If you got some volcanic action going on in the middle of your soap, then it sounds to me like your soap was gelling. Sometimes gel can be stealthy and cannot be detected by just looking at the surface of the soap. I've done colored soaps that were gelling 100%, but the colors were such that they masked what was going on underneath the surface. I could only tell they were gelling by lightly touching the soap, and it was
very soft to the touch and
very warm. If I had pressed even slightly any harder my finger would have gone clear to the bottom of the mold, it was so soft.
Re: Why you soap is harder with Crisco instead of soy oil: Crisco will make for a harder bar of soap because it has more stearic acid and palmitic acid in it compared with Soy Oil. Palmitic and stearic both contribute to hardness. Soy oil has less of both of those 2 acids.
To find out more about oils, the SoapCalc site is a great resource (soapcalc.com). It shows the acidic profile of each oil so that one can become even more proficient in formulating.
As a general rule I personally like to use about 60% hard oils/fats, and 40% soft oils/fats in my formulas for a good, balanced soap. Some of the hard oils/fats (Saturated fatty acids) are Tallow, Lard, Palm Oil, Coconut Oil, Babassu Oil, Palm Kernel Oil, Olive Oil* (see asterisk 3rd paragraph below), Cocoa Butter, Mango Butter, Illipe Butter, Kokum Butter, etc.. The hard oils are those high in Lauric Acid, Myristic Acid, Palmitic Acid, Stearic Acid. They lend long shelf life to soap.
The softer oils/fats fall into 2 catagories- monounsaturated and polyunsaturated. Monounsaturated fats that are high in oleic acid are much more stable than the polyunsaturated fats and will produce harder, more shelf stable bars than their polyunsaturated cousins.

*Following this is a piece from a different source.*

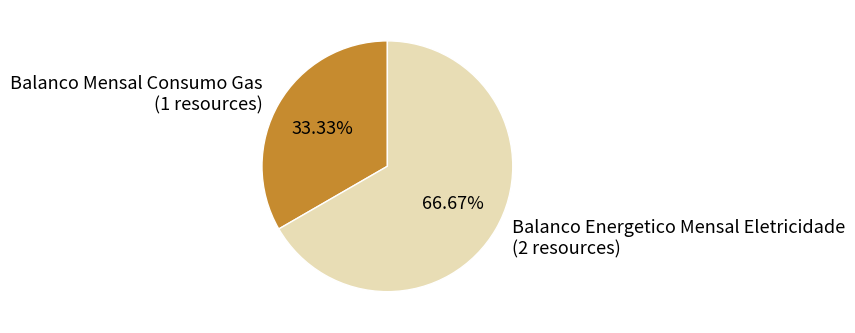

Count the number of slices in the pie.

2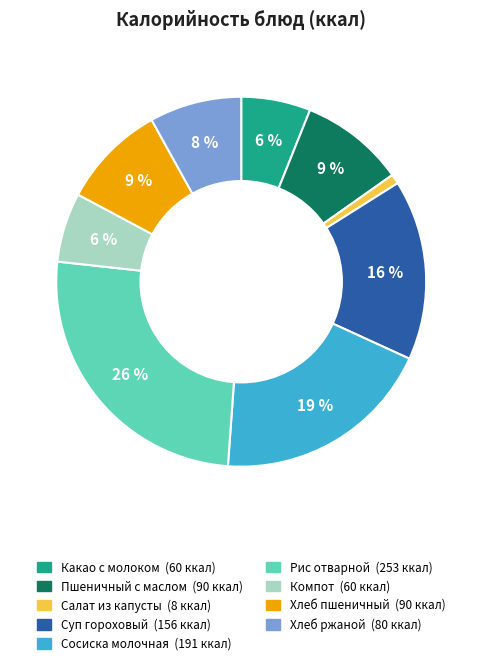

Combined, do Салат из капусты and Какао с молоком account for over 50%?

No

Picture fatty acids as being 3 long boat chains that anchor a boat to a dock. You have a saturated chain, a monounsaturated chain and a polyunsaturated chain. The saturated (hard fat) chain is perfect with no chinks in it anywhere. It is strong and very stable for holding big ocean liners to a dock.
The monounsaturated chain has 1 chink in it. It's not as strong as the saturated chain, but it still holds up fairly well, nevertheless, and will hold normal sized boats to the dock with no problem. *Olive oil is monounsaturated.* Although not as strong as Mr. Saturated Chain, olive oil still has enough strength to be considered a hard and pretty stable oil among the softer oils oil because it only has 1 chink in it. Other monounsaturated oils include Almond, Canola, and the high oleic versions of Sunflower & Safflower oils.
The polyunsaturated chain on the other hand has at least 2
or more chinks in it and is not very stable or long lasting. It's much weaker and more sensitive to being buffeted by the elements. They are generally those that are high in linoleic acid and linolenic acid. Some of those oils are Grapeseed, regular Safflower Oil, Soybean Oil, regular Sunflower Oil, and Wheatgerm, etc..
In your recipe, you've got about 57% hard oils (as opposed to the at least 60% I like to shoot for), but it's really probably less than that because I don't consider Crisco to be on the higher end of the hardness scale. Palm, Lard and Tallow are much harder in comparison. If you can get a hold of any of those to add to your recipe in place of some of the Crisco, you can make for an even harder bar if you want.
Sorrry for being so long winded, but I HTH!